Exercise. Generalize MST $T$ to minimum-weighted sub-forest.

Problem. Can we prove the above generalization directly?

Answer 3

Here is a very simple proof that is built on top of two results.

The replace-by-lighter-edge algorithm generates a minimum spanning tree (MST). Start with any spanning tree $H$ of $G$. Find the cycle in $H$ plus an edge $e$ not in $H$. If an edge $t$ in that cycle is heavier than $e$, remove $t$ from $H$ and add $e$ to $H$. Repeat until we cannot any more. Then $H$ is a MST of $G$.
This is proven in this answer.

All MSTs of $G$ have the same number of edges with any given weight.
This is a classic result proven in this answer.
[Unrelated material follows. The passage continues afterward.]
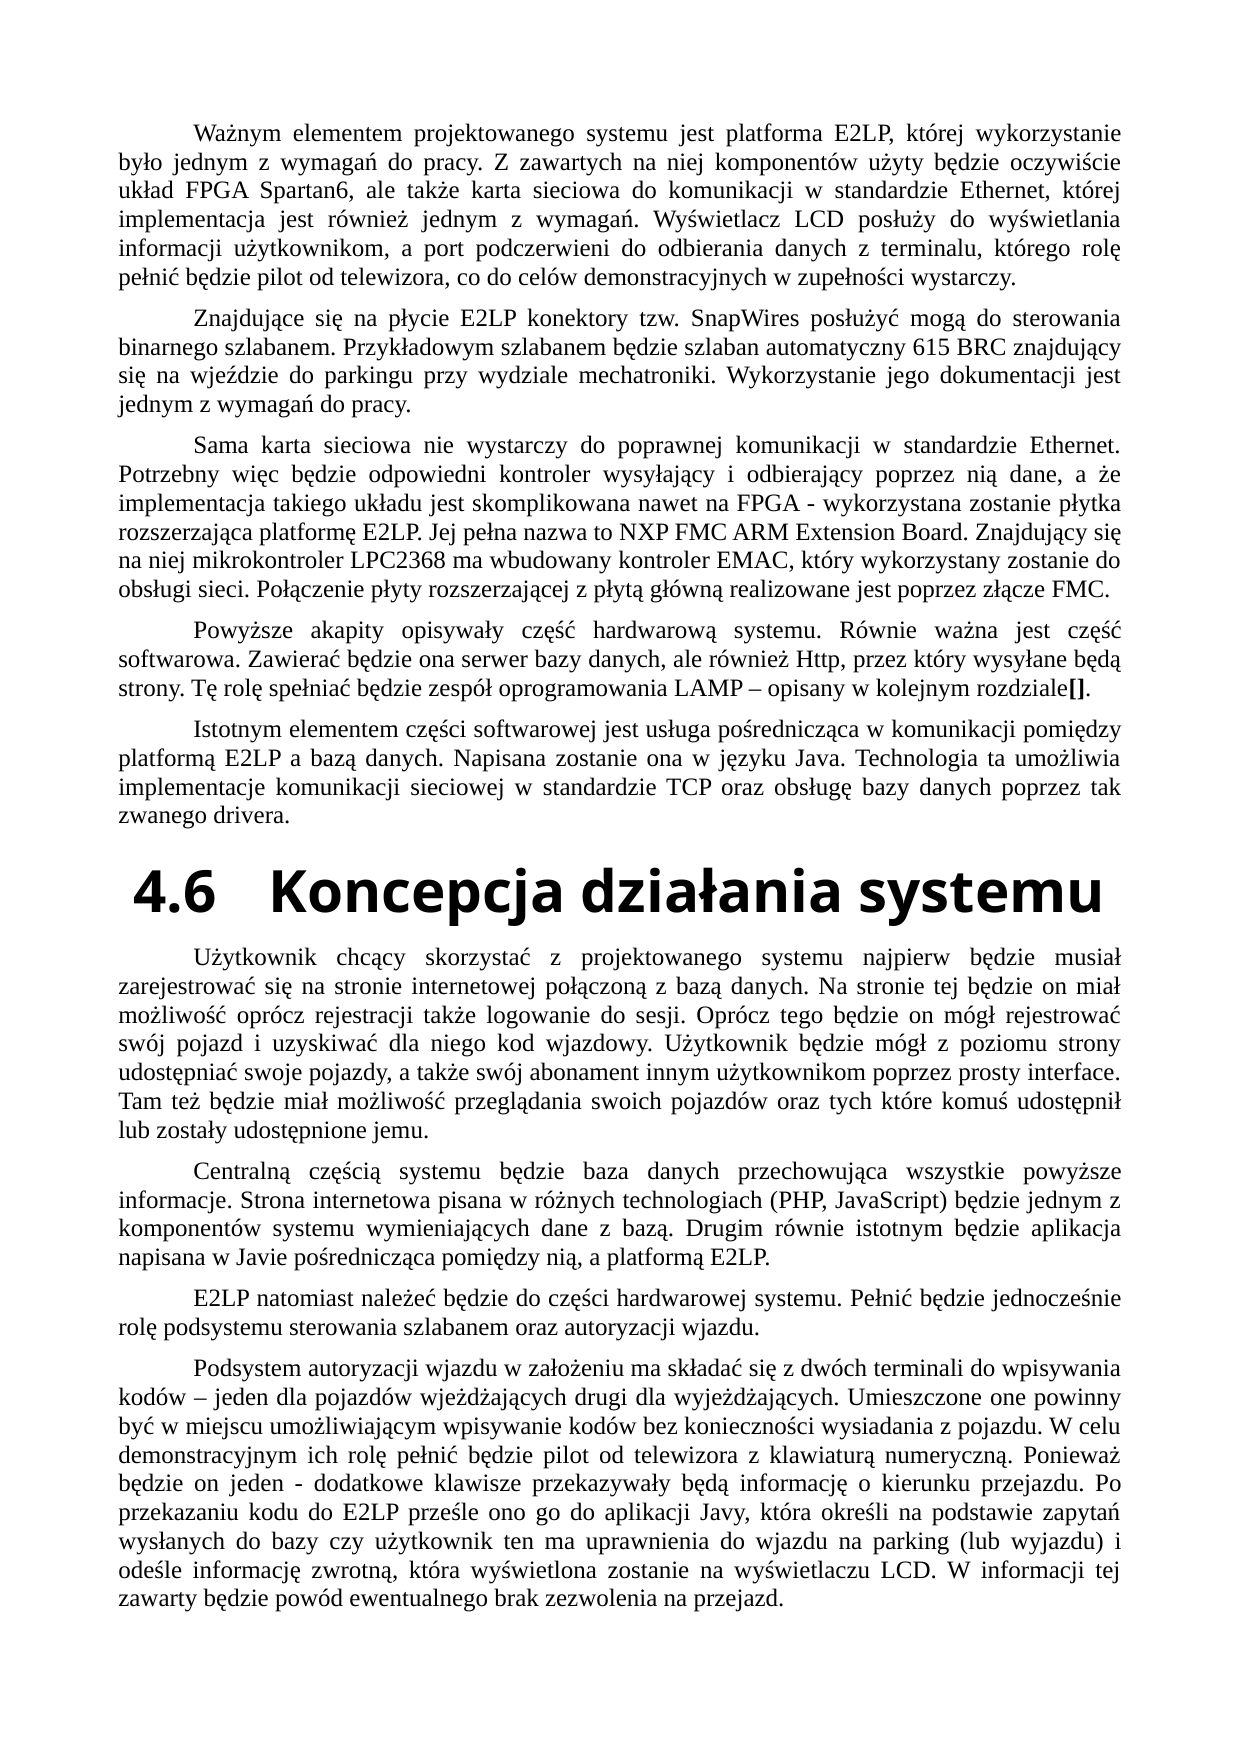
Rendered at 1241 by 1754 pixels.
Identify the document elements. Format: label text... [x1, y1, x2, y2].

For the sake of contradiction, suppose for some $i$: $w_i \gt w'_i$. Then the number of edges in $T'$ with length less than $w_i$ is at least $i$. Now apply the replace-by-lighter-edge algorithm on $T'$ so that the new $T'$ is an MST. Note that the number of edges in the new $T'$ with length less than $w_i$ is still at least $i$. However, since all MSTs have the same number of edges with any given weight, $T'$ and $T$ should have the same number of edges with length less than $w_i$, which is false. QED.